On Sunday night the 27th of September, students and faculty headed out to observe the lunar eclipse. For nearly three hours, over 30 students participated in a viewing hosted by Mr. Doug Wolff, Choate astronomy and physics teacher. Mr. Wolff and his wife, Mrs. Lynn Wolff, aimed two portable telescopes and the main observatory telescope at the moon for the viewing of this astronomical event.

The clear sky made for excellent viewing conditions. Many students took advantage of the opportunity to photograph the relatively rare event either through the telescopes or with tripod mounted cameras. Several students expressed their excitement at seeing the moon through a telescope for the first time.

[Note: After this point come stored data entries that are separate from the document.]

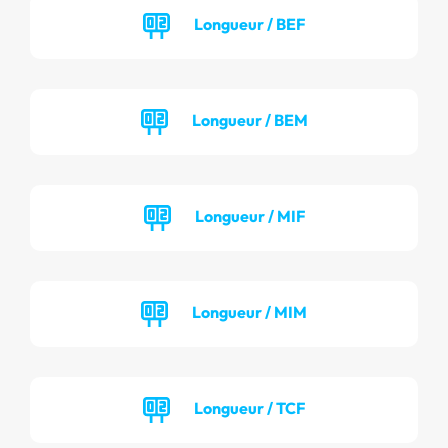
Longueur / BEF
Longueur / BEM
Longueur / MIF
Longueur / MIM
Longueur / TCF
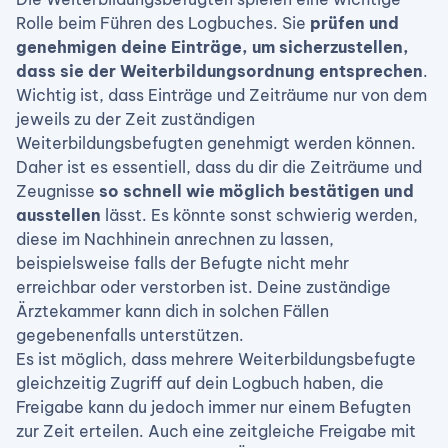
Rolle beim Führen des Logbuches. Sie
prüfen und
genehmigen deine Einträge, um sicherzustellen,
dass sie der Weiterbildungsordnung entsprechen
.
Wichtig ist, dass Einträge und Zeiträume nur von dem
jeweils zu der Zeit zuständigen
Weiterbildungsbefugten genehmigt werden können.
Daher ist es essentiell, dass du dir die Zeiträume und
Zeugnisse
so schnell wie möglich bestätigen und
ausstellen
lässt. Es könnte sonst schwierig werden,
diese im Nachhinein anrechnen zu lassen,
beispielsweise falls der Befugte nicht mehr
erreichbar oder verstorben ist. Deine zuständige
Ärztekammer kann dich in solchen Fällen
gegebenenfalls unterstützen.
Es ist möglich, dass mehrere Weiterbildungsbefugte
gleichzeitig Zugriff auf dein Logbuch haben, die
Freigabe kann du jedoch immer nur einem Befugten
zur Zeit erteilen. Auch eine zeitgleiche Freigabe mit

In addition to being a pleasant viewing experience, lunar eclipses demonstrate important scientific principles. A total lunar eclipse occurs when there is complete alignment of the sun, the earth, and the moon such that the moon is enveloped by the earth’s full shadow. The only sunlight that reaches the moon in this configuration has traveled through the Earth’s atmosphere. Because atmospheric scattering and absorption remove or disperse the light with shorter wavelengths, the light’s composition is skewed toward the red end of the visible spectrum, thus giving lunar eclipses their characteristic color. If one of the students at Sunday’s viewing had been standing on the moon and looking back towards Earth during the totality of the eclipse, they would have seen a glowing reddish ring of light encircling the disc of the darkened side of the Earth.

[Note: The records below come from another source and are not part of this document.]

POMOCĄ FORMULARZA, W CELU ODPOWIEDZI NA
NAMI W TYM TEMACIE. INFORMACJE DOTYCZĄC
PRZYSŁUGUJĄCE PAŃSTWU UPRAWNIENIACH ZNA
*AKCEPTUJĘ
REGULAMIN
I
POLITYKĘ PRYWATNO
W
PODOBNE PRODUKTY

Even among lunar eclipses, Sunday’s astronomical event takes prominence because it occured during a perigee full moon—when a moon is both full and closest to the earth in its orbit. That this event occured within a few hours of the totality of the eclipse made the moon appear larger and brighter in the night sky. Such a unique study break will not be available again for Choate students until 2033.